== Document section ==

* * * * * * * * *

Lindsay Cox, a freshman at Boise State University and transgender track athlete from California, said she would have no advantage over other women on the team after undergoing hormone therapy to lower her testosterone levels.
“There’s no conclusive evidence right now that anything other than hormone levels will change athletic performance,” Ms. Cox said on a press call, adding that didn’t want to “take away girls’ scholarships or trophies or places. I just want to be one of them, I am one of them.”
Ms. Ehardt disagreed, arguing that transgender women still have physiological advantages, even if their testosterone is reduced.
“You will never compensate for the larger stature, the longer limbs, the denser bones, the larger heart, the larger lungs, the ability to carry more hemoglobin, which of course carries oxygen, and on and on and on,” she said.
‘Bigger, stronger, faster’
During her Division I coaching days, she said she would often recruit male players from the intramural level on practice squads to challenge her women’s teams. Even though some of the men had never played in high school, she said they still had to be told to tone down their game when going up against women.
“They were just physically bigger, stronger, faster,” said Ms. Ehardt, a Republican from Idaho Falls who now coaches a boys’ travel team.
Under the law, a student’s health care provider may verify the biological sex as part of a routine sports physical, but foes said the measure would open up students to possibly frivolous challenges and require them to undergo “invasive” examinations or DNA and testosterone testing.
Critics also have raised concerns about Idaho becoming the next North Carolina. After North Carolina passed a transgender bathroom bill in 2016, the state became the target of an economic boycott, including losing the NBA All-Star Game, until the law was eased.
In a statement, Democratic state Rep. Lauren Necochea said she was “disgusted and disappointed that Governor Little has decided to waste valuable taxpayer money to fight court battles over issues that are not a priority to Idahoans.”
Ms. Ehardt said her bill would benefit the state: “I believe Idaho will thrive.”
As for the lawsuits, she said she was more concerned about the lawsuits that would inevitably follow without the change to the state law, given the anticipated increase in the number of transgender girls seeking to play girls’ sports.

* * * * * * * * *

== Extracted information ==
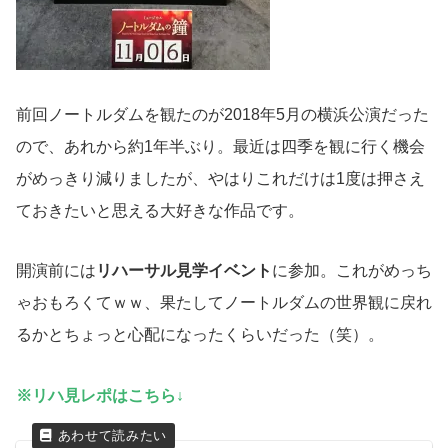
前回ノートルダムを観たのが2018年5月の横浜公演だった
ので、あれから約1年半ぶり。最近は四季を観に行く機会
がめっきり減りましたが、やはりこれだけは1度は押さえ
ておきたいと思える大好きな作品です。
開演前には
リハーサル見学イベント
に参加。これがめっち
ゃおもろくてｗｗ、果たしてノートルダムの世界観に戻れ
るかとちょっと心配になったくらいだった（笑）。
※リハ見レポはこちら↓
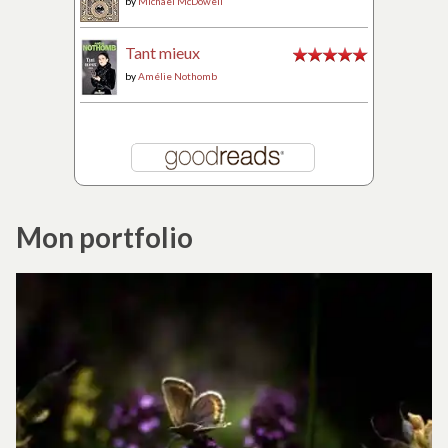
by
Michael McDowell
Tant mieux
by
Amélie Nothomb
Mon portfolio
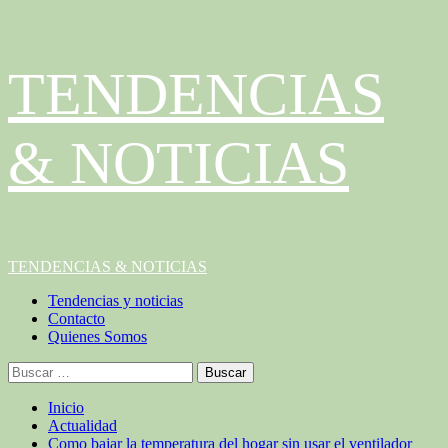
Saltar
TENDENCIAS
al
contenido
& NOTICIAS
Menú
TENDENCIAS & NOTICIAS
principal
Tendencias y noticias
Contacto
Quienes Somos
Buscar:
Inicio
Actualidad
Como bajar la temperatura del hogar sin usar el ventilador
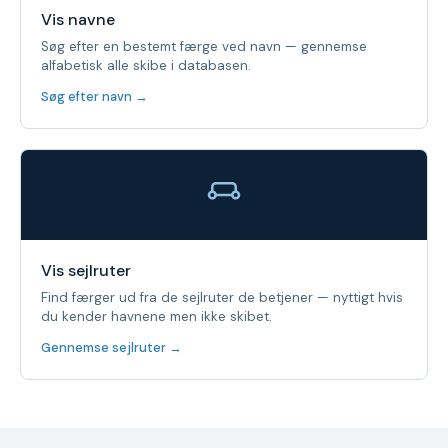
Vis navne
Søg efter en bestemt færge ved navn — gennemse
alfabetisk alle skibe i databasen.
Søg efter navn →
Vis sejlruter
Find færger ud fra de sejlruter de betjener — nyttigt hvis
du kender havnene men ikke skibet.
Gennemse sejlruter →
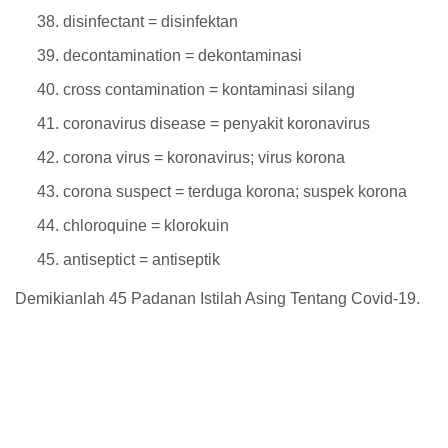
disinfectant = disinfektan
decontamination = dekontaminasi
cross contamination = kontaminasi silang
coronavirus disease = penyakit koronavirus
corona virus = koronavirus; virus korona
corona suspect = terduga korona; suspek korona
chloroquine = klorokuin
antiseptict = antiseptik
Demikianlah 45 Padanan Istilah Asing Tentang Covid-19.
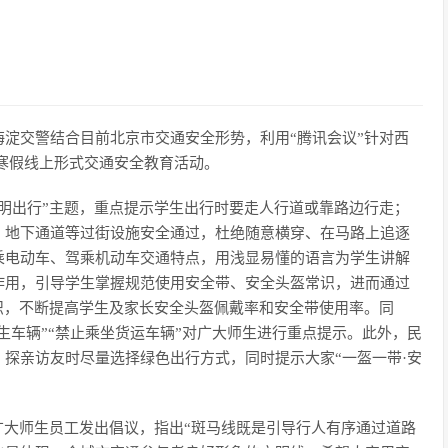
淀交警结合目前北京市交通安全形势，利用“腾讯会议”针对西
3年寒假线上形式交通安全教育活动。
明出行”主题，重点提示学生出行时要走人行道或靠路边行走；
、地下通道等过街设施安全通过，杜绝随意横穿、在马路上追逐
乘电动车、驾乘机动车交通特点，用浅显易懂的语言为学生讲解
作用，引导学生掌握规范使用安全带、安全头盔常识，进而通过
识，不断提高学生及家长安全头盔佩戴率和安全带使用率。同
生车辆”“禁止乘坐货运车辆”对广大师生进行重点提示。此外，民
探亲访友时尽量选择绿色出行方式，同时提示大家“一盔一带·安
广大师生员工发出倡议，指出“斑马线既是引导行人有序通过道路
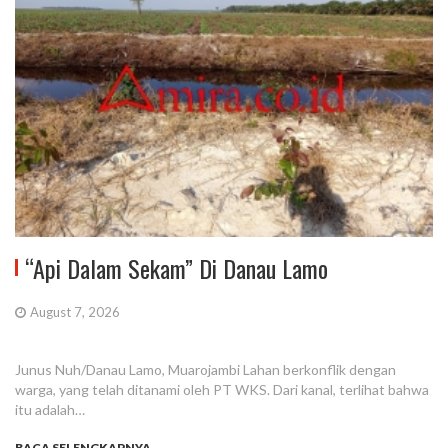
“Api Dalam Sekam” Di Danau Lamo
August 7, 2026
Junus Nuh/Danau Lamo, Muarojambi Lahan berkonflik dengan
warga, yang telah ditanami oleh PT WKS. Dari kanal, terlihat bahwa
itu adalah…
BACA SELENGKAPNYA...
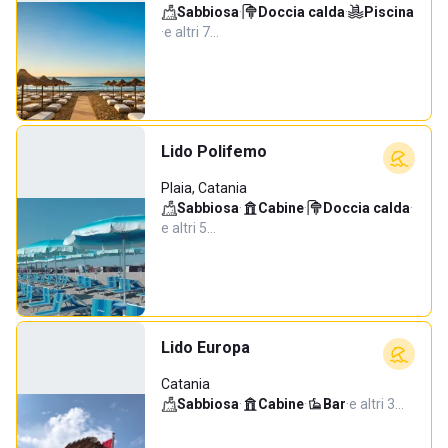
Sabbiosa
·
Doccia calda
·
Piscina
·
e altri 7…
Lido Polifemo
Plaia, Catania
Sabbiosa
·
Cabine
·
Doccia calda
·
e altri 5…
Lido Europa
Catania
Sabbiosa
·
Cabine
·
Bar
·
e altri 3…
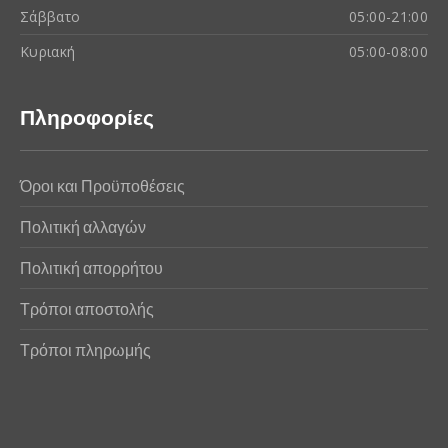
Σάββατο
05:00-21:00
Κυριακή
05:00-08:00
Πληροφορίες
Όροι και Προϋποθέσεις
Πολιτική αλλαγών
Πολιτική απορρήτου
Τρόποι αποστολής
Τρόποι πληρωμής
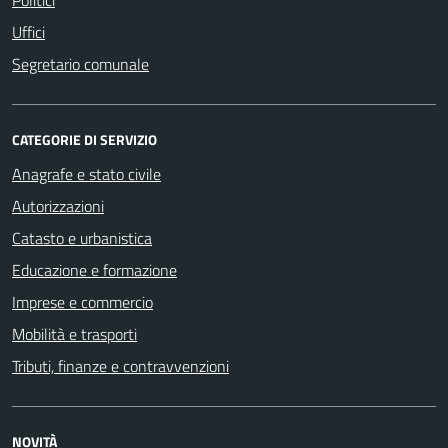
Uffici
Segretario comunale
CATEGORIE DI SERVIZIO
Anagrafe e stato civile
Autorizzazioni
Catasto e urbanistica
Educazione e formazione
Imprese e commercio
Mobilità e trasporti
Tributi, finanze e contravvenzioni
NOVITÀ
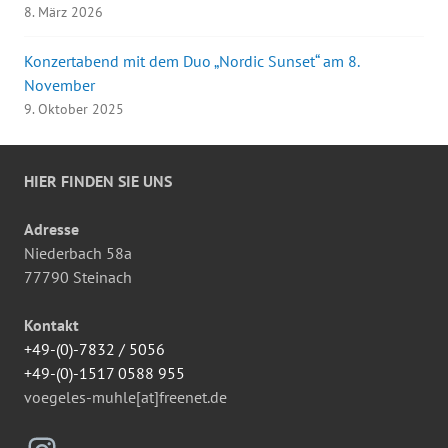
8. März 2026
Konzertabend mit dem Duo „Nordic Sunset“ am 8.
November
9. Oktober 2025
HIER FINDEN SIE UNS
Adresse
Niederbach 58a
77790 Steinach
Kontakt
+49-(0)-7832 / 5056
+49-(0)-1517 0588 955
voegeles-muhle[at]freenet.de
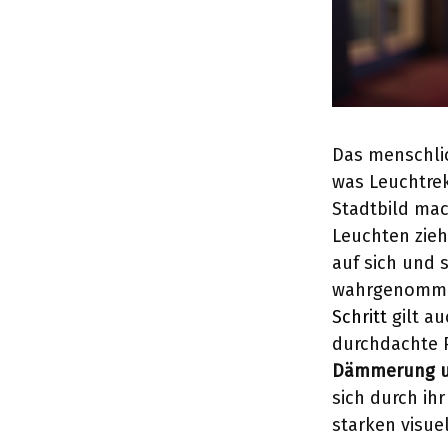
Das menschlic
was Leuchtre
Stadtbild mac
Leuchten zie
auf sich und 
wahrgenommen
Schritt
gilt au
durchdachte 
Dämmerung u
sich durch i
starken visue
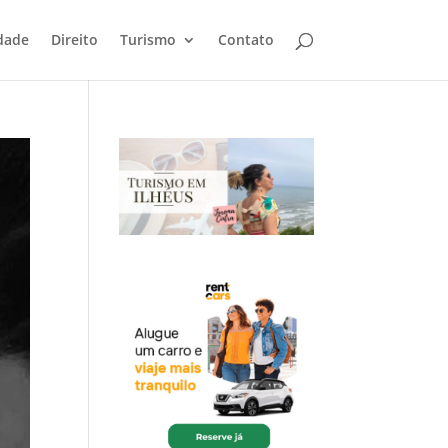
dade
Direito
Turismo
Contato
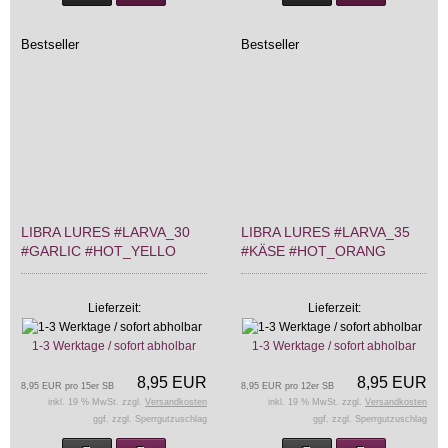
Bestseller
Bestseller
LIBRA LURES #LARVA_30
LIBRA LURES #LARVA_35
#GARLIC #HOT_YELLO
#KÄSE #HOT_ORANG
Lieferzeit:
Lieferzeit:
1-3 Werktage / sofort abholbar
1-3 Werktage / sofort abholbar
8,95 EUR
8,95 EUR
8,95 EUR pro 15er SB
8,95 EUR pro 12er SB
inkl. 19 % MwSt. zzgl.
Versandkosten
inkl. 19 % MwSt. zzgl.
Versandkosten
ggf. zzgl. Sperrgutzuschlag
ggf. zzgl. Sperrgutzuschlag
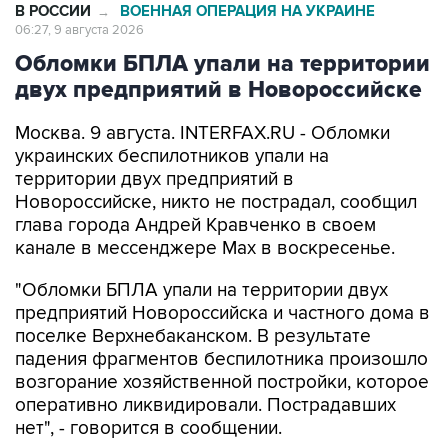
В РОССИИ
ВОЕННАЯ ОПЕРАЦИЯ НА УКРАИНЕ
→
06:27, 9 августа 2026
Обломки БПЛА упали на территории
двух предприятий в Новороссийске
Москва. 9 августа. INTERFAX.RU - Обломки
украинских беспилотников упали на
территории двух предприятий в
Новороссийске, никто не пострадал, сообщил
глава города Андрей Кравченко в своем
канале в мессенджере Max в воскресенье.
"Обломки БПЛА упали на территории двух
предприятий Новороссийска и частного дома в
поселке Верхнебаканском. В результате
падения фрагментов беспилотника произошло
возгорание хозяйственной постройки, которое
оперативно ликвидировали. Пострадавших
нет", - говорится в сообщении.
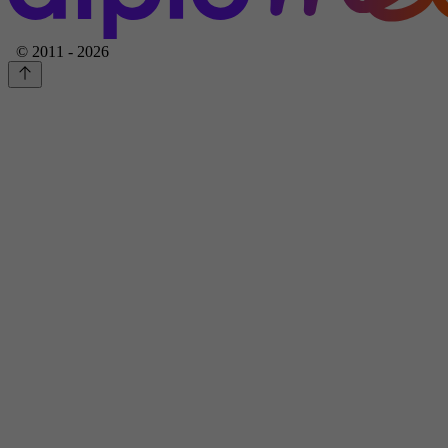
© 2011 - 2026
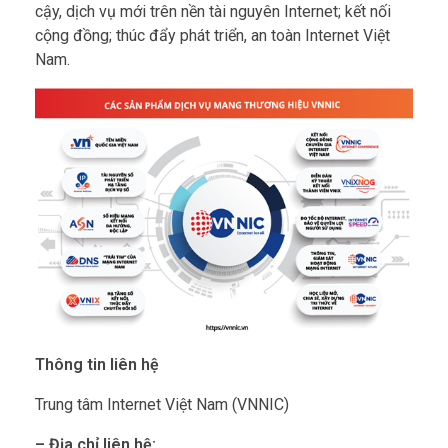
cậy, dịch vụ mới trên nền tài nguyên Internet; kết nối
cộng đồng; thúc đẩy phát triển, an toàn Internet Việt
Nam.
Thông tin liên hệ
Trung tâm Internet Việt Nam (VNNIC)
– Địa chỉ liên hệ:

* * * * * * * * *

== What to do ==
1. According to the article on Idaho's transgender sports law, what kind of team does Ms. Ehardt coach now?
2. From the article on Idaho's transgender sports law, extract everything from "Under the law, a" down to "and testosterone testing.".
3. Continue the article on Idaho's transgender sports law from where it stops.

== Responses ==
1. A boys' travel team.

2.
Under the law, a student’s health care provider may verify the biological sex as part of a routine sports physical, but foes said the measure would open up students to possibly frivolous challenges and require them to undergo “invasive” examinations or DNA and testosterone testing.

3.
“When the ACLU threatened the committees that there would be lawsuits, I completely agreed,” she said. “But let me share with you from where those suits will be coming. They will be brought by the parents of the girls and women whose spots were taken by biological boys and men.”
A group of female high-school track athletes from Connecticut has filed a lawsuit against the state to prevent transgender girls from competing in girls’ sports, arguing that they have been denied championships and potential scholarship opportunities.
“I am so happy that female athletes in Idaho will not have to face an unfair playing field as I have in Connecticut,” said Chelsea Mitchell, one of the Connecticut plaintiffs, in a statement. “I have lost four state championships because my state’s policy ignores the physical advantages males have over females in sports and allows males to compete in the girls’ category.”
Also in Idaho’s corner was the Women’s Liberation Front, a feminist group that opposes transgender athletes playing women’s sports.
“You can’t have both self-identification of sex and also protect sports for girls and women,” the group said in a statement. “Our thanks to the lawmakers of Idaho who chose to stand with girls and women on this count.”
Similar legislation was introduced this year in a dozen other states, but only Idaho moved the bill quickly enough to see it signed as states shortened their legislative session in reaction to the novel coronavirus pandemic.